[Saved data entries]
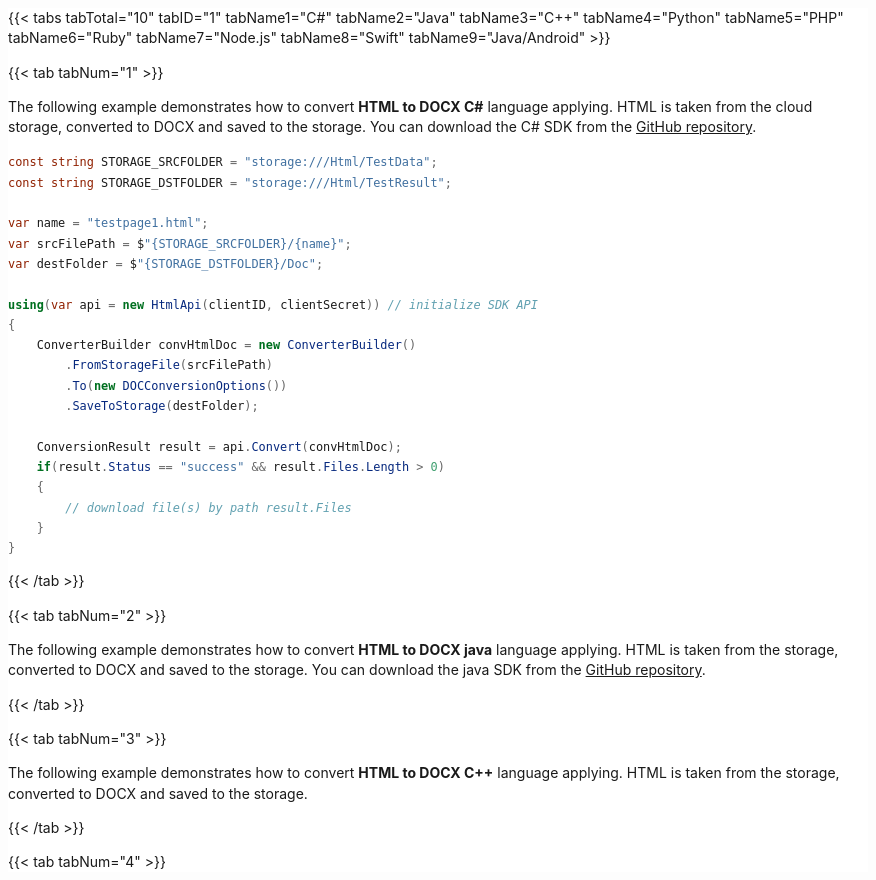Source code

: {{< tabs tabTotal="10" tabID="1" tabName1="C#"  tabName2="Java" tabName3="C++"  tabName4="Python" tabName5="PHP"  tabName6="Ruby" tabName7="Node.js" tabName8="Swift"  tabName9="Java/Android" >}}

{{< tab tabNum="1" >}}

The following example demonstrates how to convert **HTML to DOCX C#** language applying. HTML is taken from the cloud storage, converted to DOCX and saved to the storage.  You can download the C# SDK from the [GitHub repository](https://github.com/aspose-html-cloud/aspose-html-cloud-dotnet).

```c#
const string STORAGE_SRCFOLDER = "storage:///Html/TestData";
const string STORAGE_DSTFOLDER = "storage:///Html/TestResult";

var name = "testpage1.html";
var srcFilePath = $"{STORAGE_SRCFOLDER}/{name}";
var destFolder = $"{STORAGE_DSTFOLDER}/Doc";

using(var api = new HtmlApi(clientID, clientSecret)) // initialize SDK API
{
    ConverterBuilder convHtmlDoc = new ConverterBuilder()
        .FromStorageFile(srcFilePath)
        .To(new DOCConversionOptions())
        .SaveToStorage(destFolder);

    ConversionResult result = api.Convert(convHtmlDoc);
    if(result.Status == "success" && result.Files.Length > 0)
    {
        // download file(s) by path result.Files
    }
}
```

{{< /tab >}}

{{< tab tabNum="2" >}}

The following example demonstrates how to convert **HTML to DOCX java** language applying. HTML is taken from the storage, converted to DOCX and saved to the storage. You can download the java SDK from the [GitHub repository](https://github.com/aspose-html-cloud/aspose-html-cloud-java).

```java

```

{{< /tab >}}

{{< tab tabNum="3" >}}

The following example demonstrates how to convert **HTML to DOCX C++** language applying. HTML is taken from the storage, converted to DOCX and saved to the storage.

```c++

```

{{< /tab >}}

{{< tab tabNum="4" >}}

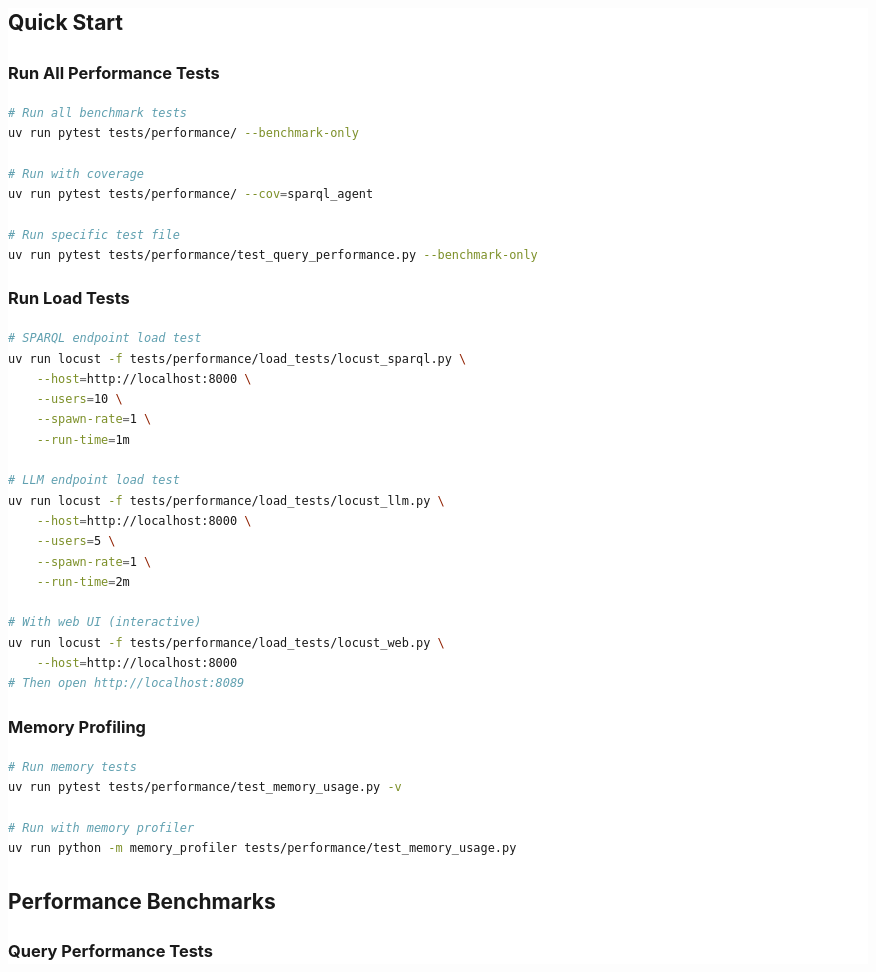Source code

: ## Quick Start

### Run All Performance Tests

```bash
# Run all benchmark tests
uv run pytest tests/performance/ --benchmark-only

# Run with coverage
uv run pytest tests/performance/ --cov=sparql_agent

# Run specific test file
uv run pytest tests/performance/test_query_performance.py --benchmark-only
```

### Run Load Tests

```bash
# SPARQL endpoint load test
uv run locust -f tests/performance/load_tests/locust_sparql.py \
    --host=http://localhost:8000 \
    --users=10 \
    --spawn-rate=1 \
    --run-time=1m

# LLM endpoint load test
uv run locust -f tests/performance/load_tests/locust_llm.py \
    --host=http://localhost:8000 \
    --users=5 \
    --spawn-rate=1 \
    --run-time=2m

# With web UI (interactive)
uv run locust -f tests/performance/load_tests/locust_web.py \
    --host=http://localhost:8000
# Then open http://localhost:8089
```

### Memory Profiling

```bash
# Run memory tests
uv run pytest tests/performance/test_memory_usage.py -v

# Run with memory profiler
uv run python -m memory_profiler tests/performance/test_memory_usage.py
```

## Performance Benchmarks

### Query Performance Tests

- **WORK REQUIRED**
Please go through the data above and copy every line that has the word "only".

- **RESULT FOR THIS EXERCISE**
uv run pytest tests/performance/ --benchmark-only
uv run pytest tests/performance/test_query_performance.py --benchmark-only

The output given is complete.